Team:Berkeley/Applications
Over the summer, we looked into other possible interesting applications utilizing with our biological indigo dyeing process.
One application we envisioned was a fast and novel biosensor mechanism with our biological process utilizing our soluble indigo (indican)!
Current biosensors require transcriptional initiation on the reporter upon the detection of some substrate. While effective, this process can take many hours (in most cases 12+ hours) to see the reporter! In iGEM, several teams have used the biosensor approach in their iGEM projects developing biosensors ranging from cyanide and heavy metal sensors to rotting meat volatile sensors. These teams used a variety of colorimetric reporter elements as well to signify the detection of their substrate of interest ranging from fluorescent proteins to a variety of pigments. All of these projects however dependent on transcription initiation on the reporter after the signal is detected. We have conceptually devised a novel mechanism to see our reporter compound, indigo, in a matter of minutes!
We will be utilizing our biological dyeing process to design our reporter system. In our reporter system, we will have our glucosidase enzyme that can be “turned off” or “on”, a build up store of indican in the cell, and receptors to detect the signal. Thus, when the signal is detected, our glucosidase enzyme will be “turned on,” and will subsequently convert the already present indican into indoxyl. Indoxyl will rapidly dimerize in the presence in the oxygen, allowing us to visually detect indigo as a result. This process is faster than the conventional mechanisms that require transcriptional initiation on the reporter upon the detection of some substrate for the following reasons:
1)Indican is already stored and present inside the cell
2)Glucosidase enzyme already present inside the cell
3)No need for additional translational and transcriptional steps to produce visible rep
An important aspect of this sensor mechanism is how we are controlling the enzyme from its off and on states. We devised a novel enzyme switch system utilizing PKA phosphorylation. PKA (Protein Kinase A) recognizes a specific protein sequence (KR/KR/RN/pSPT/FILVY/I/F/D) to phosphorylate.
We exploited this fact to look for domains and ligands that match the phosphorylated sequence of PKA. Two different domains, BRCT and 14-3-3 contain corresponding binding ligands that match the PKA consensus sequence, and thus can be phosphorylated. Thus, we designed these ligands, so that they will be recognized by PKA and phosphorylated, and subsequently will bind to their respective binding domains.
For controls, we designed a negative ligand that will not bind to the binding domain, and a positive ligand that is always turned on.

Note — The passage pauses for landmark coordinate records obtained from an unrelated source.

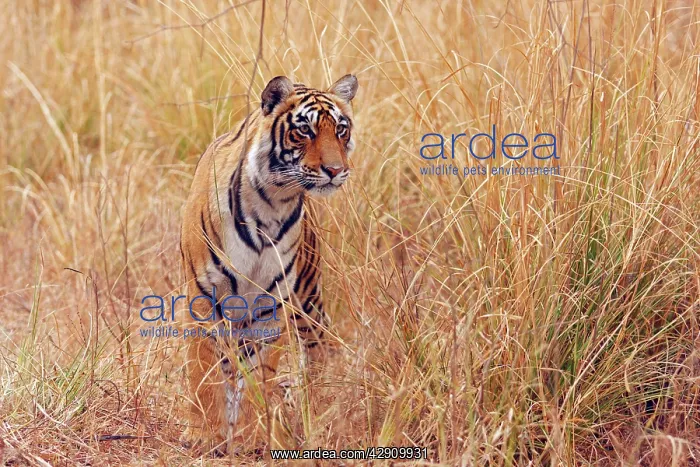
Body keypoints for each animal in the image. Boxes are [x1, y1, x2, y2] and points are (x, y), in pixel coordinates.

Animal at [179, 74, 358, 455]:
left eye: (341, 129)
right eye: (304, 130)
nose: (336, 171)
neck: (273, 203)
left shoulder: (270, 304)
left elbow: (259, 375)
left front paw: (252, 438)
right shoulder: (202, 296)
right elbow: (203, 369)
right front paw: (204, 434)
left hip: (308, 301)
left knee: (315, 355)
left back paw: (308, 412)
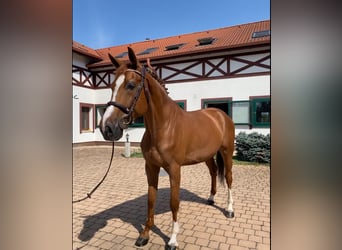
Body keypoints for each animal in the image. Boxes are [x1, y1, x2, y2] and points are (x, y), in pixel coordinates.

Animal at [99, 47, 235, 248]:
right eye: (111, 86)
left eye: (130, 85)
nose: (107, 128)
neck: (164, 126)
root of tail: (220, 115)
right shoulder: (151, 167)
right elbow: (151, 200)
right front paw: (144, 235)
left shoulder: (174, 169)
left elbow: (174, 202)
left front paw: (172, 240)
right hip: (207, 156)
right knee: (213, 172)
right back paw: (210, 199)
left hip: (227, 152)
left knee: (228, 177)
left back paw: (230, 209)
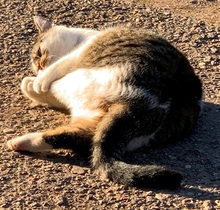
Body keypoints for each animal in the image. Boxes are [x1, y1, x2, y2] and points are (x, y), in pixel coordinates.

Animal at [6, 16, 203, 190]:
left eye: (38, 53)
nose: (38, 67)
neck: (84, 36)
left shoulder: (78, 53)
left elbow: (57, 67)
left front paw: (39, 80)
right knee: (77, 138)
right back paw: (21, 142)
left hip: (78, 79)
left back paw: (29, 91)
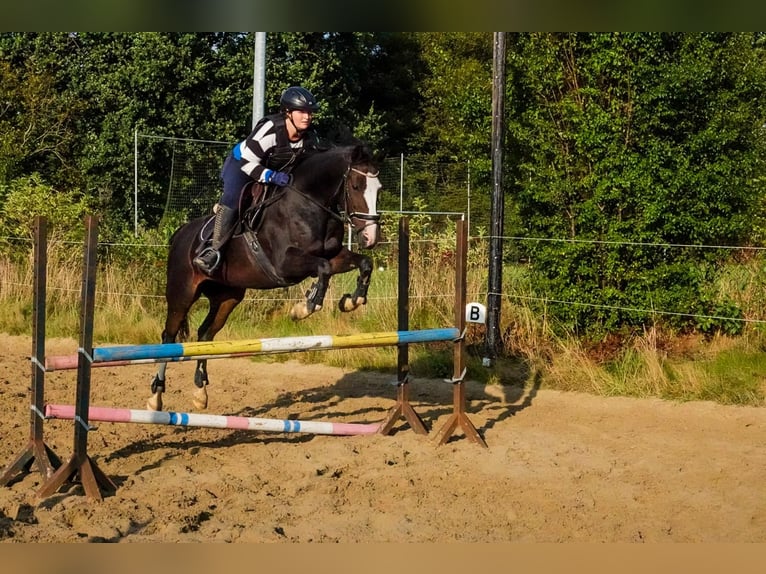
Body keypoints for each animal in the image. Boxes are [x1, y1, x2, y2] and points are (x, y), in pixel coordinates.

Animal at [147, 144, 383, 411]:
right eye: (356, 185)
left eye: (379, 189)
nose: (370, 237)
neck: (309, 203)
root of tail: (179, 234)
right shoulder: (285, 264)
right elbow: (322, 268)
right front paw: (305, 306)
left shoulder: (334, 255)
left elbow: (364, 263)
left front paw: (353, 301)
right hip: (182, 294)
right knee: (169, 337)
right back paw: (156, 396)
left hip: (227, 298)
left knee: (206, 334)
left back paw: (200, 392)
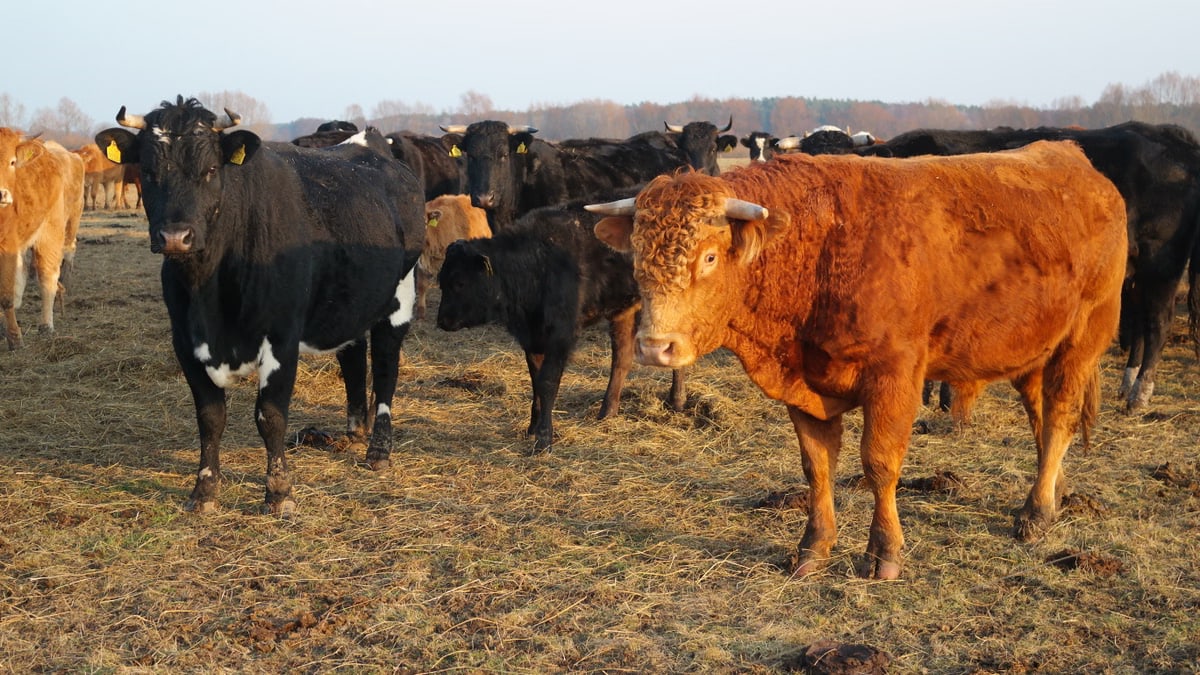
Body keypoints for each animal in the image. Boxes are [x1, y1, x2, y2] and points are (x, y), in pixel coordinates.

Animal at [0, 129, 84, 349]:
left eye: (12, 162)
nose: (2, 194)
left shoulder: (7, 248)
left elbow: (5, 295)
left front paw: (15, 338)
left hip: (51, 233)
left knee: (48, 277)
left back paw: (46, 326)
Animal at [95, 97, 425, 515]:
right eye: (149, 170)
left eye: (211, 169)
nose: (174, 236)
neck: (210, 291)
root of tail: (372, 145)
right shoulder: (184, 340)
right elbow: (210, 417)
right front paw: (204, 492)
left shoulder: (281, 337)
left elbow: (270, 416)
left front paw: (279, 492)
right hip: (350, 298)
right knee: (353, 355)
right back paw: (355, 431)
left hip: (401, 293)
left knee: (384, 366)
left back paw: (378, 450)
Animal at [437, 190, 685, 451]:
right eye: (441, 280)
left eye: (460, 282)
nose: (442, 321)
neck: (536, 262)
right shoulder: (532, 338)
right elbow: (536, 380)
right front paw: (533, 428)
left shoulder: (561, 334)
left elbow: (548, 380)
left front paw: (544, 438)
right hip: (623, 311)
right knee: (622, 357)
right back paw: (607, 411)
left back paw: (677, 401)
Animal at [587, 142, 1127, 580]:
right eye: (637, 256)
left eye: (710, 257)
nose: (655, 347)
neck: (823, 245)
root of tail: (1076, 160)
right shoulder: (805, 384)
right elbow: (816, 466)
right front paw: (813, 548)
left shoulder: (894, 377)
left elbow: (879, 464)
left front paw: (884, 552)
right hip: (1035, 347)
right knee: (1041, 416)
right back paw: (1052, 496)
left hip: (1084, 337)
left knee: (1059, 416)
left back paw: (1035, 514)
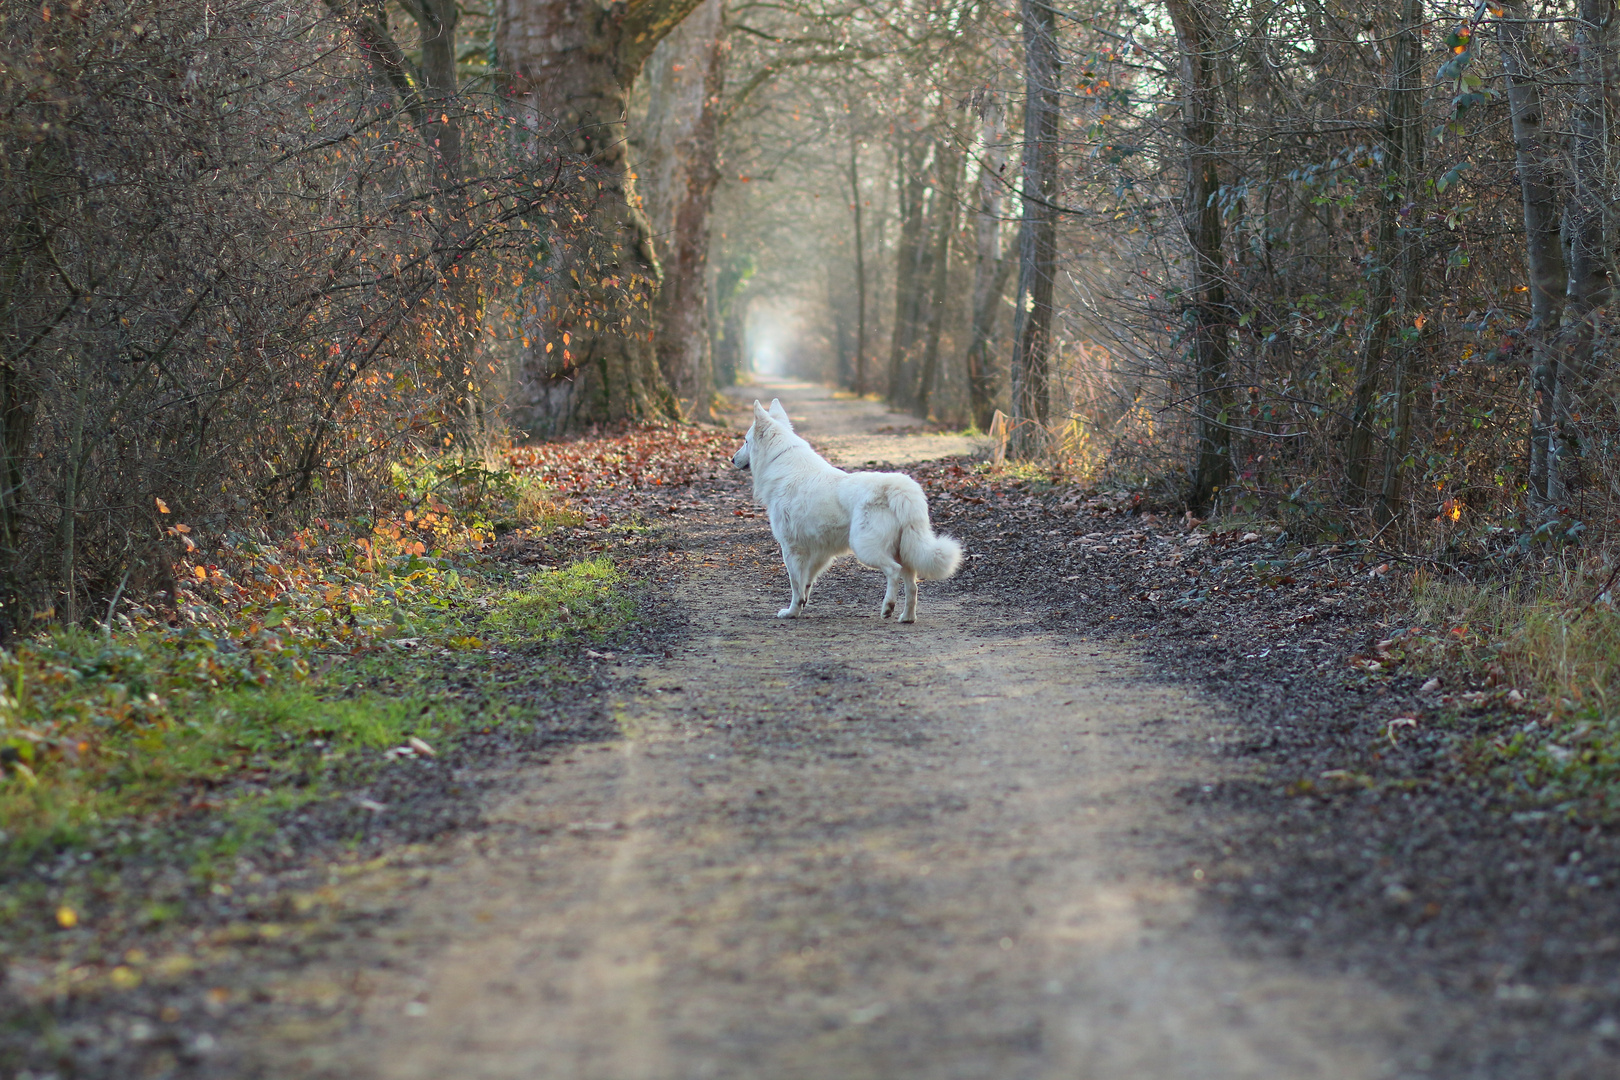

So how will these different fragments be used to control the enzyme? To answer this question, we envisioned a split enzyme system, in which one split of the enzyme is carrying the binding domain, while the other split portion would be carrying the corresponding ligand. The requirement of this split enzyme is that the fragments must not be spontaneously assembled without the presence of its the correct ligand and binding domain.
We have seen that to control our enzyme from an off to on state, we will be utilizing split enzymes. But what if an enzyme has never been split before? The beta-glucosidase from B. Circulans that we are utilizing in our sensor process has never attempted to be split before.
Just how do we do split an enzyme?(Accession Number: 1QOX) To start, we first explored the structure of the glucosidase.
We identified loops as potential sites where the enzyme can be split, and can still maintain its functionality when put back together. 20 different cut sites were made, and subsequently synthesized in the lab. While these split constructs have been made and synthesized, they have yet not been tested experimentally.
We briefly tested our sensor mechanism with our binding domains and ligands with current existing split proteins. In current literature, versions of split beta-galactosidase and beta-lactamase are available in which the fragments are not spontaneous.
To test this mechanism, constructs can be built with one split of the enzyme carrying the binding domain, with the other split portion carrying the corresponding ligand.